Ayako Ebata, do Instituto de Estudos para o Desenvolvimento, diz que, como as pessoas em trabalho informal "dependem muito de seus salários diários", estão sob muita pressão para não perder o emprego ou tirar uma folga, mesmo quando há riscos significativos à saúde.

"Não é porque eles sejam ignorantes ou desinformados, é porque todo o sistema os está forçando a tomar decisões que acabam sendo prejudiciais aos seus meios de subsistência e saúde", diz ela.

Alex Wood, sociólogo da Universidade de Oxford que estuda economia informal, concorda — e diz que a falta de proteção no local de trabalho piora o problema.

"Essas plataformas disseram às pessoas que elas não precisam se preocupar com [direitos e proteções] porque, quando a economia está boa, não há nenhum risco", diz ele.

"Mas na verdade quando você tem essas crises, são os trabalhadores que pagam - apesar de muitos deles agora serem classificados como essenciais."

Agora, motoristas no Reino Unido estão pedindo maior proteção por parte do governo. A United Private Hire Drivers (UPHD), um órgão comercial independente para motoristas autônomos, pediu nesta semana uma revisão urgente sobre o assunto.

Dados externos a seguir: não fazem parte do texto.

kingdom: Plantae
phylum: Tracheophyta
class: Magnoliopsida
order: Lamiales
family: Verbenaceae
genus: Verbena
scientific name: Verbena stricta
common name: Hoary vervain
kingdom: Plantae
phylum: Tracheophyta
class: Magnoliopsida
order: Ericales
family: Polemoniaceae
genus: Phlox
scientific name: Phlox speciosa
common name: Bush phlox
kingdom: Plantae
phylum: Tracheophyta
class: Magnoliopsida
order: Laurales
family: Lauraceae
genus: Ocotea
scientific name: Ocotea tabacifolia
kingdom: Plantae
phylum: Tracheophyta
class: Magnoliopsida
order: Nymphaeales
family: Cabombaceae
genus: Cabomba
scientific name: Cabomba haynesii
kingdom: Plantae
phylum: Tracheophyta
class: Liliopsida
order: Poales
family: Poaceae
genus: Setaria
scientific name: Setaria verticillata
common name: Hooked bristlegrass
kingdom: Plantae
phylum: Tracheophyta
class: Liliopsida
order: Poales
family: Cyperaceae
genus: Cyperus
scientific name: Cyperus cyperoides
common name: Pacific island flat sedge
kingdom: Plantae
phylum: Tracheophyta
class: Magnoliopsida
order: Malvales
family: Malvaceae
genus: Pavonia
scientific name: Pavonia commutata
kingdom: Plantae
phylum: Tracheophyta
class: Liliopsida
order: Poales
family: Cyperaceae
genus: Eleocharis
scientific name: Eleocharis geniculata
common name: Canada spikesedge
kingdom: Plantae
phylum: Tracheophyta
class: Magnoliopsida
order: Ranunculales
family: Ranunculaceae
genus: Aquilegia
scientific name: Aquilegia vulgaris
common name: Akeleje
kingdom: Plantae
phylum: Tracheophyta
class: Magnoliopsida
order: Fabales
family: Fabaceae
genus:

"O que o governo está dizendo agora é que não é seguro você ir a uma barbearia, mas de alguma forma é seguro você andar em um Uber", diz James Farrar, da UPHD.

A raça também é um fator de risco. De acordo com vários estudos recentes, pessoas não-brancas no Reino Unido, como Rajesh, têm uma probabilidade desproporcionalmente maior de ter um trabalho inseguro do que seus colegas brancos.

Pesquisas realizadas no Congresso Sindical (TUC) no ano passado descobriram que os trabalhadores das minorias étnicas têm um terço a mais de probabilidade de estarem em trabalho inseguro.

Um relatório divulgado no mês passado pela Carnegie UK Trust, UCL e Operation Black Vote também constatou que os jovens de minorias, em particular, tinham 47% mais chances de estar em contratos temporários ? outra forma notoriamente instável de trabalho.

Luto

Depois de saber que seu filho havia morrido, a mãe de Rajesh ficou doente. Ela já sofria de hipertensão e pré-diabetes e passou a ficar confinada na cama. "Ela está inconsolável desde então", diz Mary.

Para pagar o empréstimo para a casa, contas médicas e escola das crianças, Mary está tentando encontrar um trabalho como faxineira, mas as medidas de quarentena estão dificultando muito.

Sunil está ajudando a família com dinheiro sempre que pode e pretende criar uma vaquinha online. Ele também está avaliando entrar com uma ação legal contra o dono do primeiro imóvel onde Rajesh morava. O Uber entrou em contato com a BBC para oferecer suas condolências, mas não ofereceu apoio financeiro à família.

Mas, mais do que tudo, Mary está lutando para aceitar tudo que mudou para sua família em um período tão curto de tempo.

"Agora que Rajesh se foi, nossa vida se tornou muito difícil", diz ela. "Eu não sei o que faremos sem ele."